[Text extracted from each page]
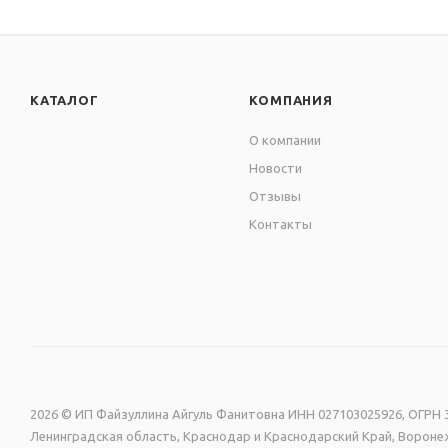
КАТАЛОГ
КОМПАНИЯ
О компании
Новости
Отзывы
Контакты
2026 © ИП Файзуллина Айгуль Фанитовна ИНН 027103025926, ОГРН 3
Ленинградская область, Краснодар и Краснодарский Край, Воронеж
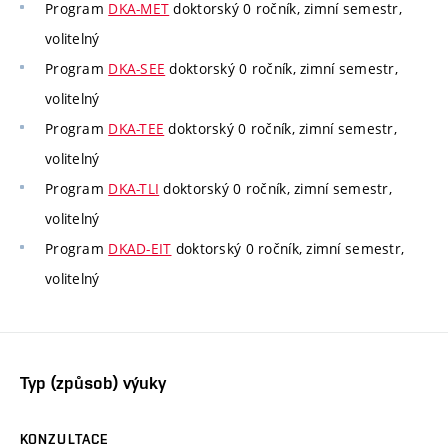
Program
DKA-MET
doktorský 0 ročník, zimní semestr,
volitelný
Program
DKA-SEE
doktorský 0 ročník, zimní semestr,
volitelný
Program
DKA-TEE
doktorský 0 ročník, zimní semestr,
volitelný
Program
DKA-TLI
doktorský 0 ročník, zimní semestr,
volitelný
Program
DKAD-EIT
doktorský 0 ročník, zimní semestr,
volitelný
Typ (způsob) výuky
KONZULTACE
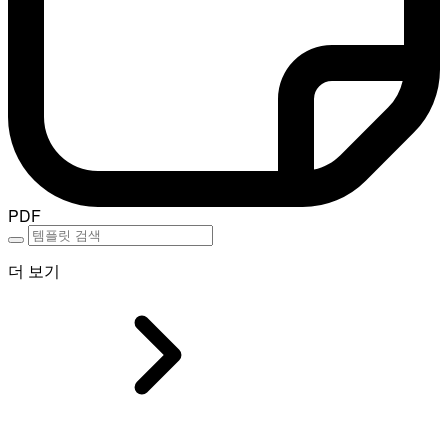
PDF
더 보기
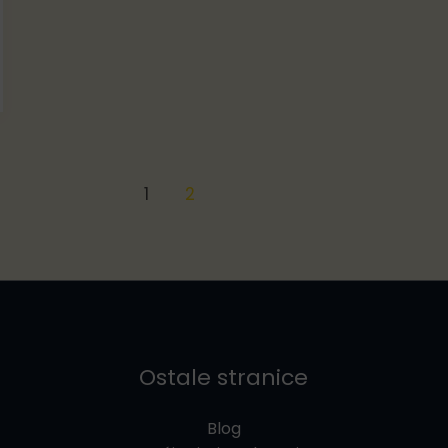
1
2
Ostale stranice
Blog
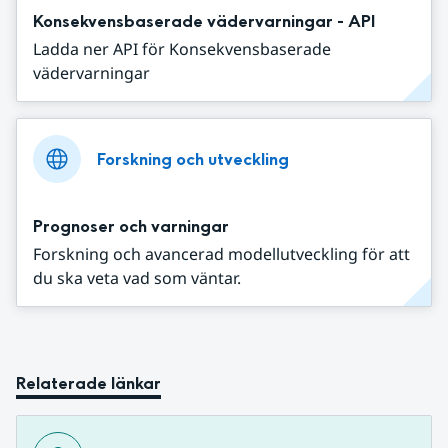
Konsekvensbaserade vädervarningar - API
Ladda ner API för Konsekvensbaserade
vädervarningar
Forskning och utveckling
Prognoser och varningar
Forskning och avancerad modellutveckling för att
du ska veta vad som väntar.
Relaterade länkar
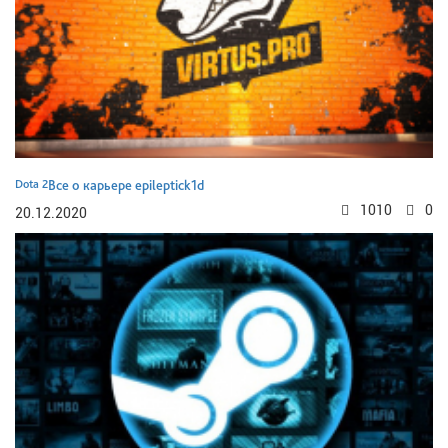
Dota 2
Все о карьере epileptick1d
1010
0
20.12.2020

- Job item -
Repeat the listing above word for word, from its first line through the line containing "Ленинградская область, Краснодар", including both ends. Leave out the pictures.

- Answer section -
КАТАЛОГ
КОМПАНИЯ
О компании
Новости
Отзывы
Контакты
2026 © ИП Файзуллина Айгуль Фанитовна ИНН 027103025926, ОГРН 3
Ленинградская область, Краснодар и Краснодарский Край, Воронеж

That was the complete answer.